You come home from school feeling awful with a sore throat. Your mom takes your temperature with a thermometer. Within a few minutes, you hear the word fever.

But what are fevers, exactly? Why do kids get them? Why do parents and doctors care so much about them? Let's find out.

What Causes a Fever?

Most human beings have a body temperature of around 98.6°F (37°C). Some people will have a normal temperature that's a little higher; others will have a normal temperature that's a little lower.

Most people's body temperatures even change a little bit during the course of the day: It is usually a little lower in the morning and a little higher in the evening. For most kids, their body temperature stays pretty much the same from day to day — until germs enter the picture.

Remember that strep throat that made you feel so rotten? Or another time when the flu made you feel tired and achy? These kinds of infections are caused by germs that make their way into your body, usually in the form of bacteria (say: bak-TEER-ee-uh) or viruses.

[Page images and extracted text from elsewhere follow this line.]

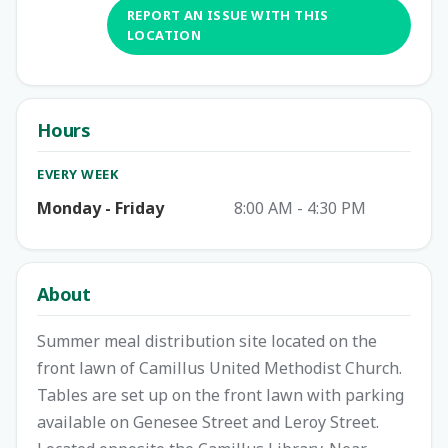
REPORT AN ISSUE WITH THIS
LOCATION
Hours
EVERY WEEK
Monday - Friday
8:00 AM - 4:30 PM
About
Summer meal distribution site located on the
front lawn of Camillus United Methodist Church.
Tables are set up on the front lawn with parking
available on Genesee Street and Leroy Street.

When these germs march in and make you sick, your body's thermostat goes higher. Instead of saying your body should be 98.6°F (37°C), your body's thermostat might say that it should be 102°F (38.9°C).

Why does your body change to a new temperature? Researchers believe turning up the heat is the body's way of fighting the germs and making your body a less comfortable place for them.

A fever is also a good signal to you, your parents, and your doctor that you are sick. Without a fever, it's much harder to tell if a person has an infection. That's why grown-ups are concerned when you have a fever.

Fighting a Fever

For almost all kids, fevers aren't a big problem. When the cause of the fever is treated or goes away on its own, your body temperature comes back down to normal and you feel like your old self again. Most doctors agree that many kids with a fever don't need to take any special medicine unless their fevers are making them uncomfortable.

If a kid has a higher fever and feels uncomfortable, the doctor might tell a parent to give the child medicine. The two medicines most often recommended are acetaminophen (say: uh-SEE-tuh-min-uh-fen) or ibuprofen (say: eye-byoo-PRO-fen). The medicine blocks the chemicals that tell the body to turn up the heat. Kids should never take aspirin to treat a fever because it can cause a rare but serious illness.

If you have a fever, your mom or dad will probably ask you to drink more fluids than usual. That's important because as your body heats up, it's easy for it to get dehydrated (say: dee-HI-dray-ted). This means there isn't enough water in your body. You have a lot of choices when it comes to fluids — juice, water, sports drinks, soup, flavored gelatin, and even ice pops.

Before you know it, your mom or dad will pull the thermometer out of your mouth and say, "Your temperature is normal. No more fever!"